* PAGE TEXT

Since $\ln(x)$ is continuous (by fundamental theorem of calculus), and that it increases from negative infinity to positive infinity, and that it is one-to-one, we must have $\ln(x)=1$ at a **unique** point $x$. We shall **define** this unique point $e$, that $\ln(e) = 1$. Numerically one can estimate it to be $e\approx 2.71828...$.
But wait a minute, is this $e$, the unique point where $\ln(x)=1$, the same as Bernoulli's limit $$
\lim_{N\to\infty} \left( 1+\frac{1}{N} \right)^N \stackrel{???}{=}e
$$
Let us pretend the limit $L= \lim_{N\to\infty} \left( 1+\frac{1}{N} \right)^N$, what we need to show is that indeed $\ln(L)=1$, so that it is precisely the unique value $L=e$.
Since $\ln(x)$ is continuous, we shall recall that **continuous functions preserves limit(!)**, so $$
\begin{align*}
\ln(L)&=\ln\left( \lim_{N\to\infty}\left( 1+\frac{1}{N} \right)^N \right) \\
&\stackrel{(!)}{=}\lim_{N\to\infty}\ln\left( 1+\frac{1}{N} \right)^N \\
& =\lim_{N\to\infty}\underbrace{N}_{\to\infty}\underbrace{\ln\left( 1+\frac{1}{N} \right)}_{\to 0}
\end{align*}
$$
But how do we compute this limit? We have some $\infty\cdot0$ situation. Notice we can re-expressed as an **indeterminant form** of the type $\frac{0}{0}$, which we can then apply **L'Hospital rule** (we will discuss L'Hospital rule with a bit more detail later) with respect to $N$: $$
\begin{align*}
\lim_{N\to\infty} \frac{\ln\left( 1+\frac{1}{N} \right)}{\frac{1}{N}} & \stackrel{L'H}{=}\lim_{N\to\infty} \frac{\frac{1}{1+\frac{1}{N}} \cdot \frac{-1}{N^2}}{\frac{-1}{N^2}}\\
&=\lim_{N\to\infty} \frac{1}{1+\frac{1}{N}}=1
\end{align*}
$$
Hence $\ln(L)=1$. And as $\ln(e)=1$, and that $\ln(x)$ is one-to-one, we must have $e=L$, or
> $$
e=\lim_{N\to\infty}\left( 1+\frac{1}{N} \right)^N
$$
Neat!

* EXCERPTED DATA

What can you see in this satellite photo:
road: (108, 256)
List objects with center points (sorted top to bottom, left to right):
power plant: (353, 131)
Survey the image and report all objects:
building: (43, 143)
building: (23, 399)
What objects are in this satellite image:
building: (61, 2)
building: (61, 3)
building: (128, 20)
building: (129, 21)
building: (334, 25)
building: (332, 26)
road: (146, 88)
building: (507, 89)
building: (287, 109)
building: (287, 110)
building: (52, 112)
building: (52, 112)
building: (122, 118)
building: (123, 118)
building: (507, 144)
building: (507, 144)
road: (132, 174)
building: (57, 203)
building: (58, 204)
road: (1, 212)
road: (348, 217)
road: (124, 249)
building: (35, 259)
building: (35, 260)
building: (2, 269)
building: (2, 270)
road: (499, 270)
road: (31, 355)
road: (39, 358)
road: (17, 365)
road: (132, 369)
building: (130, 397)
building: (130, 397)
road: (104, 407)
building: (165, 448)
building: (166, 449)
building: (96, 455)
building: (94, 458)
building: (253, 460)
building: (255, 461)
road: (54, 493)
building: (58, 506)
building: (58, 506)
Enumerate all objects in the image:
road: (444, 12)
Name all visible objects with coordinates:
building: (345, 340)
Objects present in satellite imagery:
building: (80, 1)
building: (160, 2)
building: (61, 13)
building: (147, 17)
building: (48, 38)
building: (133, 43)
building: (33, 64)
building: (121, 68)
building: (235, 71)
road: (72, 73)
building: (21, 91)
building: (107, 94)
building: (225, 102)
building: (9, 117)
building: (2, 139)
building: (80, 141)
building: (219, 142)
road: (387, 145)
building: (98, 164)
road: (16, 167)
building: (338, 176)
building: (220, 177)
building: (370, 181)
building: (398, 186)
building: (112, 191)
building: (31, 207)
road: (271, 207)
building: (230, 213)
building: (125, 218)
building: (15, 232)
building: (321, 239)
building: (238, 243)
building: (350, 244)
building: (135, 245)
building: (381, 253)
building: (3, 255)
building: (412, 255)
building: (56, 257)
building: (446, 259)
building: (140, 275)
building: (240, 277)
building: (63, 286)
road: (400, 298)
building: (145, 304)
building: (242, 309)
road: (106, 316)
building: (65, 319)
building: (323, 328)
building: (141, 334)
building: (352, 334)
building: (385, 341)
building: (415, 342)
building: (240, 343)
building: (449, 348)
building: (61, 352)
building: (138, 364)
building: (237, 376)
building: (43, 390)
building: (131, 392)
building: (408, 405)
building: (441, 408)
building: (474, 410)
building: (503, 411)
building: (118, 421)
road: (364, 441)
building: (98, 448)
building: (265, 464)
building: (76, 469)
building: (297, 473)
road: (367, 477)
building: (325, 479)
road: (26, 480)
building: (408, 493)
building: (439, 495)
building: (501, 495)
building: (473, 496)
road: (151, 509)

* PROBLEMS AND TASKS
[1] Answer these questions from the passage on the number e:
(a) What value does ln(x) take at the point defined as e?
(b) What property of continuous functions lets ln be moved inside the limit?
(c) Which rule is applied once the limit is rewritten as a 0/0 form?
[2] Write what comes next in the passage on the number e, picking up after its final line.

* EXERCISE RESULTS
[1]
(a) ln(e) = 1; e is the unique point where ln(x) equals 1.
(b) Continuous functions preserve limits.
(c) L'Hospital rule, applied with respect to N.

[2]
## Some integrals involving natural logarithm.
The natural logarithm $\ln(x)$ has domain only on positive $x > 0$. There is natural way to extend it by considering the composition $\ln(|x|)=\begin{cases}\ln(x) & \text{if } x > 0\\ \ln(-x) & \text{if } x < 0\end{cases}$ , which has derivative $$
\frac{d}{dx}\ln(|x|)=\begin{cases}
\frac{1}{x} & \text{if }x > 0\\ \\
\frac{-1}{x}(-1)=\frac{1}{x} & \text{if }x < 0
\end{cases}
$$
So $\frac{d}{dx}\ln|x|=\frac{1}{x}$ for all $x\neq 0$. Hence have the generic antiderivative
> $$
\int \frac{1}{x}dx=\ln|x|+C
$$
**Example.**
Find the antiderivative : $\int \frac{x}{x^2 + 7} dx$.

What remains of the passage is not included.